(JOB):
Extract the stretch of data from the start through the line containing "text_box 0.1mol/l的盐酸和0.1mol/l的醋酸PH值相同吗？ 盐酸比醋酸pH值小，酸性强", copying those lines without any change.

(TASK INPUT):

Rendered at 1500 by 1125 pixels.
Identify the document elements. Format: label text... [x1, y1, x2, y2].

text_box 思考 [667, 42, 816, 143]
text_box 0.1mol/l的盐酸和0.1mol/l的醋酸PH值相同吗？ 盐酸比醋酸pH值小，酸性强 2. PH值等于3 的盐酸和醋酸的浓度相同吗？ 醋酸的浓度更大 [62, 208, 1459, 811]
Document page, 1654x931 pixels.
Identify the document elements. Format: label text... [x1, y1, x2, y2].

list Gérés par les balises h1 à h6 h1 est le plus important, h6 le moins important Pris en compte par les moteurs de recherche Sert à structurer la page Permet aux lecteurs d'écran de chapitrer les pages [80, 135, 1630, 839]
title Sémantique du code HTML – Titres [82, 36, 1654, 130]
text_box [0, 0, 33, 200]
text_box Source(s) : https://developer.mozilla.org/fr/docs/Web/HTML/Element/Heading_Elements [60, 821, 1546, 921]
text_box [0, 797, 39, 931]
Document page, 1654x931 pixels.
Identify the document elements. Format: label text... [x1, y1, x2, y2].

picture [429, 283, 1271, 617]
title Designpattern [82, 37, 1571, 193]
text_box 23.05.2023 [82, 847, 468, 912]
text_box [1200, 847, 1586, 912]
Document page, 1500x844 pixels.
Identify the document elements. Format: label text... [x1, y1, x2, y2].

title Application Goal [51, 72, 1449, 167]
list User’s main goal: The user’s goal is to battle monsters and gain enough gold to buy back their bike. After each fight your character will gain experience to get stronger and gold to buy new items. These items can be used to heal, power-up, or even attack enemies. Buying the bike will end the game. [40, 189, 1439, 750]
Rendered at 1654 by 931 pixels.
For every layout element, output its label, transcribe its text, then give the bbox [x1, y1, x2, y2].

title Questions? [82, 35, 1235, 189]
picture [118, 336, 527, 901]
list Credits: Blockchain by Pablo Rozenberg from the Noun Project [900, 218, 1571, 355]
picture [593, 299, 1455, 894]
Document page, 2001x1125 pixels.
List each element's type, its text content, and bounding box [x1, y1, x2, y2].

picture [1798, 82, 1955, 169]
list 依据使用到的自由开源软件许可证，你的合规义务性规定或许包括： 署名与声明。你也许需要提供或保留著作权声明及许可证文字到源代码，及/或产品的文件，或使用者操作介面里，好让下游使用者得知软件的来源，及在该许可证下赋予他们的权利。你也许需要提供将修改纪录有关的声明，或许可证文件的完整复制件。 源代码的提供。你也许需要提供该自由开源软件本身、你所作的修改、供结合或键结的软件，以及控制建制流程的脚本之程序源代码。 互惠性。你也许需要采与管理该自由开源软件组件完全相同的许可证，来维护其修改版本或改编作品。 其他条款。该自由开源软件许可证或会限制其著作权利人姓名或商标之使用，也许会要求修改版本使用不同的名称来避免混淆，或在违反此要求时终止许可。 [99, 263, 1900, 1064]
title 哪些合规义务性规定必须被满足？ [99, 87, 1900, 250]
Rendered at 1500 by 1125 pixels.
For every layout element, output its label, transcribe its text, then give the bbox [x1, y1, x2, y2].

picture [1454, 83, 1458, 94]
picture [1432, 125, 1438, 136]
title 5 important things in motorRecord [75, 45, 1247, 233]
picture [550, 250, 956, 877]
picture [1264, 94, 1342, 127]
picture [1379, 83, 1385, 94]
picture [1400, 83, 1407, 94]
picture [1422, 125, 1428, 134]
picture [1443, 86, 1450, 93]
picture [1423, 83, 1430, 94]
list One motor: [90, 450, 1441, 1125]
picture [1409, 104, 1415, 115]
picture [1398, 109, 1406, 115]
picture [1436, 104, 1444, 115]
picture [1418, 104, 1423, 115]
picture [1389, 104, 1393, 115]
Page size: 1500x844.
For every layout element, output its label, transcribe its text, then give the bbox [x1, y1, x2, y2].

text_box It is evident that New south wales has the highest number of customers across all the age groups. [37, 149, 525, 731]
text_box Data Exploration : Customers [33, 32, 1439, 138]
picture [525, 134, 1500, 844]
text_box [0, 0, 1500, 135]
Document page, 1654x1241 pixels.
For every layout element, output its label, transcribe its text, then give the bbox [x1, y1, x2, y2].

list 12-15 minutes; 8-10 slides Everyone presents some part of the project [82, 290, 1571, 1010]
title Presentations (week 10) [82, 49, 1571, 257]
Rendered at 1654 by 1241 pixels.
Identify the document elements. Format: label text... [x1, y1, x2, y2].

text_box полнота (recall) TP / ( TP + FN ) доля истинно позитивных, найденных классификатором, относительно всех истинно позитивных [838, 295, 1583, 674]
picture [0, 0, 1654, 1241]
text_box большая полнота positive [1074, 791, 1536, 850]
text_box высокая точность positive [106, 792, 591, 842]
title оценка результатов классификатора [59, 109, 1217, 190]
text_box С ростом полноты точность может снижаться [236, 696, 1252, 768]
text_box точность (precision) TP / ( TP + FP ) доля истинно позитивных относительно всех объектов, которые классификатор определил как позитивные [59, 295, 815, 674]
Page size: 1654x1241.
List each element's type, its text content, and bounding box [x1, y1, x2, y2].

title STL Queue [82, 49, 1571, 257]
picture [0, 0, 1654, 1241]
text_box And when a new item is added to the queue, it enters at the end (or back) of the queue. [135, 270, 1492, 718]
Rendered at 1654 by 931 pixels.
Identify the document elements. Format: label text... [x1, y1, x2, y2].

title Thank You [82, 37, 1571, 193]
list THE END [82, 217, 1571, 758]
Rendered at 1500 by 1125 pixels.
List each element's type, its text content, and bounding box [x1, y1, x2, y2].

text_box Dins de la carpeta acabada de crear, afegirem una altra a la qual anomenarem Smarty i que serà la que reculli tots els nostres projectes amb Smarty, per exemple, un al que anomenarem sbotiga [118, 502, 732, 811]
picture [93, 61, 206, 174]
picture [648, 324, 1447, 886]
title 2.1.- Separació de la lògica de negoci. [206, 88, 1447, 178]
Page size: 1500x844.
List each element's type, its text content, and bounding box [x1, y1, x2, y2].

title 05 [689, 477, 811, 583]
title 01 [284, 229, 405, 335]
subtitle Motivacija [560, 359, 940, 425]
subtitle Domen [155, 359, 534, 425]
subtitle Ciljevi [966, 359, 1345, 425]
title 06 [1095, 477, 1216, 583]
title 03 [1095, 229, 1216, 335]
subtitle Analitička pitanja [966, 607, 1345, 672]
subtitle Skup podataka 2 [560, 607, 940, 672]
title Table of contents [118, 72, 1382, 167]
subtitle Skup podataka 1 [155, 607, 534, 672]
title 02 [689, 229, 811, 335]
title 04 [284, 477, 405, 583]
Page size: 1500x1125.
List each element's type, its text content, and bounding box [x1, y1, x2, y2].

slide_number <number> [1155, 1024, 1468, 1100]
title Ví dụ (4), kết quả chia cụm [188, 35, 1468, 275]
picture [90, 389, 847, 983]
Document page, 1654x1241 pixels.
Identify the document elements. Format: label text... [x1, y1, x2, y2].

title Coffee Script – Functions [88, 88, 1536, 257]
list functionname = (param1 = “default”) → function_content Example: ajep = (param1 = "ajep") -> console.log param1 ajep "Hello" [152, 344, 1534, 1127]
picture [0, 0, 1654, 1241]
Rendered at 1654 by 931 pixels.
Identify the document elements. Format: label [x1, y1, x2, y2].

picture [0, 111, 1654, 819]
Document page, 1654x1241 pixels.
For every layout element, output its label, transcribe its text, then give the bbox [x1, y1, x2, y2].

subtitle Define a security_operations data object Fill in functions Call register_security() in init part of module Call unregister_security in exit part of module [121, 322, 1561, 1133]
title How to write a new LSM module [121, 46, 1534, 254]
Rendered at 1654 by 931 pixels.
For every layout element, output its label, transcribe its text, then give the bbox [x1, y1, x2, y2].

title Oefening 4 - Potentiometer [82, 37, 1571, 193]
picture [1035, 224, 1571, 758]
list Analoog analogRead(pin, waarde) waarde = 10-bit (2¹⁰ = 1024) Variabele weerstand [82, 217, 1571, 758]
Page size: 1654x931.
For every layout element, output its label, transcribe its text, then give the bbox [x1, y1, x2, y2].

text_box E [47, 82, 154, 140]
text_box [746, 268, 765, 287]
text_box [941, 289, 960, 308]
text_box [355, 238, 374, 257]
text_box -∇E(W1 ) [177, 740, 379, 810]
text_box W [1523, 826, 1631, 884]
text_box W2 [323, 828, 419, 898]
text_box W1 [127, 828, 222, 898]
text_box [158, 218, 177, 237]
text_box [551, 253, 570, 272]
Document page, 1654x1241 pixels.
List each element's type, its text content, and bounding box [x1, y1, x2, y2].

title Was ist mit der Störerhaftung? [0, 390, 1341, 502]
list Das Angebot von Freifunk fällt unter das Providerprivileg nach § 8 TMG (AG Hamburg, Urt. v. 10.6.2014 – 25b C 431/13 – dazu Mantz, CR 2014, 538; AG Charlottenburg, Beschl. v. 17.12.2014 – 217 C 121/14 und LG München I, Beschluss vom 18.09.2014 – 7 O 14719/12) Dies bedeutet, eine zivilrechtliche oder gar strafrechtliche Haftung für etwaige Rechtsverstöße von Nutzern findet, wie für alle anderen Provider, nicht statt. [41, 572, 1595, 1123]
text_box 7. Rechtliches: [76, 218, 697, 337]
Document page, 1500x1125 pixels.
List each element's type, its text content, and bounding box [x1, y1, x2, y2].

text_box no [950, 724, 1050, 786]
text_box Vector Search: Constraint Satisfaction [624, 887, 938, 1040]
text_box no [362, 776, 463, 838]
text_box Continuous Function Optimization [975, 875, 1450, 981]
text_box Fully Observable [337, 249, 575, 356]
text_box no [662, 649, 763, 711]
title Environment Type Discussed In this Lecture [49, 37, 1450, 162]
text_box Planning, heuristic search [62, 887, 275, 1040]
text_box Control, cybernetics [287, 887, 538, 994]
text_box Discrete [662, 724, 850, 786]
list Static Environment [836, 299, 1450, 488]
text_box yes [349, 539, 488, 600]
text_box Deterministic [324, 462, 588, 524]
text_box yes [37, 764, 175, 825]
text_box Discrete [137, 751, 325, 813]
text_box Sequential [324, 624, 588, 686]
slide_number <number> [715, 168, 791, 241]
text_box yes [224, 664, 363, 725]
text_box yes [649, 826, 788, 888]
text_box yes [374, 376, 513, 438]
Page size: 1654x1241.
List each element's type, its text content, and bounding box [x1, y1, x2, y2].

(EXERCISE SOLUTION):
Rendered at 1500 by 1125 pixels.
Identify the document elements. Format: label text... [x1, y1, x2, y2].

text_box 思考 [667, 42, 816, 143]
text_box 0.1mol/l的盐酸和0.1mol/l的醋酸PH值相同吗？ 盐酸比醋酸pH值小，酸性强 2. PH值等于3 的盐酸和醋酸的浓度相同吗？ 醋酸的浓度更大 [62, 208, 1459, 811]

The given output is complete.